Zwar trifft die Meinung des Beschwerdeführers zu, daß das erwähnte Grundrecht verletzt wird, wenn die Behörde eine Sachentscheidung in einer Angelegenheit trifft, für die sie unzuständig ist; etwa wenn sie eine grundverkehrsbehördliche Genehmigung versagt, obgleich das Grundstück gar nicht dem Grundverkehrsgesetz unterliegt.
Im vorliegenden Fall wird aber ein solcher Vorwurf zu Unrecht erhoben. Unstrittig ist, daß im Zeitpunkt, zu dem der Beschwerdeführer das kleine Grundstück kaufte (nämlich im Jahre 1979), darauf eine sogenannte "Maisäßhütte" errichtet war. Die Maisäße dienten und dienen den Landwirten im Frühjahr oder (auch) im Herbst zur Beschickung vor und nach der Alpperiode, oder zur Bestoßung während des Sommers anstelle einer Alpung auf einer Genossenschaftsalpe; traditionell besteht ein Maisäß aus einem Wohnobjekt und einem Stallgebäude (vgl. VfGH 1.10.1994 V63/94, S 9). Damit steht fest, daß das Grundstück seinerzeit ein land- und forstwirtschaftliches iS des Vlbg. GVG 1977 war. Ein diesem Gesetz unterliegendes Grundstück ist nach der ständigen Rechtsprechung des Verfassungsgerichtshofes (vgl. zB VfSlg. 13514/1993, S 45, und die dort zitierte weitere Vorjudikatur) nämlich ein solches, auf dem gegenwärtig Land- und Forstwirtschaft betrieben wird. Um Umgehungshandlungen hintanzuhalten, dürfen aber auch Grundstücke, die gegenwärtig diese Voraussetzung nicht erfüllen, in die Grundverkehrsregelung einbezogen werden; der Entfall der Widmung als land- und forstwirtschaftliches Grundstück darf nur so lange zurückliegen, als dies aus dem Zweck der Umgehungshandlung erklärbar ist.

**Bereitgestellte Daten**.
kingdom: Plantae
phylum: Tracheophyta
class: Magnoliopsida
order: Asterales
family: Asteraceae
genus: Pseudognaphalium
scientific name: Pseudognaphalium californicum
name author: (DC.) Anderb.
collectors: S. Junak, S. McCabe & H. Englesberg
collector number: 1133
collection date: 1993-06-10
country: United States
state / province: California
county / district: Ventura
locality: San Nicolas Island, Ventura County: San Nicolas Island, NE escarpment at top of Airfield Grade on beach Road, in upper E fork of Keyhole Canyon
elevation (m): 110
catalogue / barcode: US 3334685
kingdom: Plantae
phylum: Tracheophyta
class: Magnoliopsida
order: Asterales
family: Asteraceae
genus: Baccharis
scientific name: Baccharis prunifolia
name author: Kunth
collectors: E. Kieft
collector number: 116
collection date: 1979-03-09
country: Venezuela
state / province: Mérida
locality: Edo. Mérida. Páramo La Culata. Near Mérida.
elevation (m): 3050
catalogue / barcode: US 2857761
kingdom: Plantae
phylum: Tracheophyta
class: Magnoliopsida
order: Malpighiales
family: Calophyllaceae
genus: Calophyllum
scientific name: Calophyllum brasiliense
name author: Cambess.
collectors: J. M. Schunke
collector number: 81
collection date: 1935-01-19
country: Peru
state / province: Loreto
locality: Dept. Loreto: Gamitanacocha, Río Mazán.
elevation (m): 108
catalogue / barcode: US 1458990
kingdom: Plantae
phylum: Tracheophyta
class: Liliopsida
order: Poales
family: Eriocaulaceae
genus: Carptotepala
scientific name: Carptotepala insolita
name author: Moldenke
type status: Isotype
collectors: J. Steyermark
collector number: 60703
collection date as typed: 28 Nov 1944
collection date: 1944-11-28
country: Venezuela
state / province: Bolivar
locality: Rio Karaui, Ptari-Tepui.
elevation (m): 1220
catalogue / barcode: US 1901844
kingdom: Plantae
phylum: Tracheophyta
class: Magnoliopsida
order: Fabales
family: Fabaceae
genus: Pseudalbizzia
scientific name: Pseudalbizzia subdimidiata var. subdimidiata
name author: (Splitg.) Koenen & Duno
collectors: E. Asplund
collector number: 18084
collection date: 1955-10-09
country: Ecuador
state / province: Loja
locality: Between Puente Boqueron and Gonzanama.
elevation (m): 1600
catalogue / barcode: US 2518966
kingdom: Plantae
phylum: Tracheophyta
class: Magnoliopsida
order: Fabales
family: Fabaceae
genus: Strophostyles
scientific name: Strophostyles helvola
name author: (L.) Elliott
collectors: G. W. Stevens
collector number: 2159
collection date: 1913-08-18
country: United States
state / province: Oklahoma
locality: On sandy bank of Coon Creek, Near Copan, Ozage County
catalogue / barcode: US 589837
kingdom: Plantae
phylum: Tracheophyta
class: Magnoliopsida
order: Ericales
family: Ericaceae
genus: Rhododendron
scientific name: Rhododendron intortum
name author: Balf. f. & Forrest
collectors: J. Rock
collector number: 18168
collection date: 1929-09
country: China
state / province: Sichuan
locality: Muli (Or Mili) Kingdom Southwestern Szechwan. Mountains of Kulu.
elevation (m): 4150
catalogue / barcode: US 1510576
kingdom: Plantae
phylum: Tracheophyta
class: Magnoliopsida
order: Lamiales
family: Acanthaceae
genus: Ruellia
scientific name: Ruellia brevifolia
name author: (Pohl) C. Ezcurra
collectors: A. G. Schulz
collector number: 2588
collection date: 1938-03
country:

**Aufgaben**.
#1 Drucken Sie aus dem Textauszug den Abschnitt wörtlich ab, der mit den Worten „Zwar trifft die“ einsetzt und mit „dem Grundverkehrsgesetz unterliegt.“ schließt.
#2 Erklären Sie anhand des Textauszugs in ein bis drei Sätzen, weshalb auch Grundstücke, auf denen gegenwärtig keine Land- und Forstwirtschaft betrieben wird, in die Grundverkehrsregelung einbezogen werden dürfen.

**Antworten**.
#1
Zwar trifft die Meinung des Beschwerdeführers zu, daß das erwähnte Grundrecht verletzt wird, wenn die Behörde eine Sachentscheidung in einer Angelegenheit trifft, für die sie unzuständig ist; etwa wenn sie eine grundverkehrsbehördliche Genehmigung versagt, obgleich das Grundstück gar nicht dem Grundverkehrsgesetz unterliegt.

#2 Solche Grundstücke dürfen einbezogen werden, um Umgehungshandlungen hintanzuhalten. Der Entfall der Widmung als land- und forstwirtschaftliches Grundstück darf dabei nur so lange zurückliegen, wie dies aus dem Zweck der Umgehungshandlung erklärbar ist.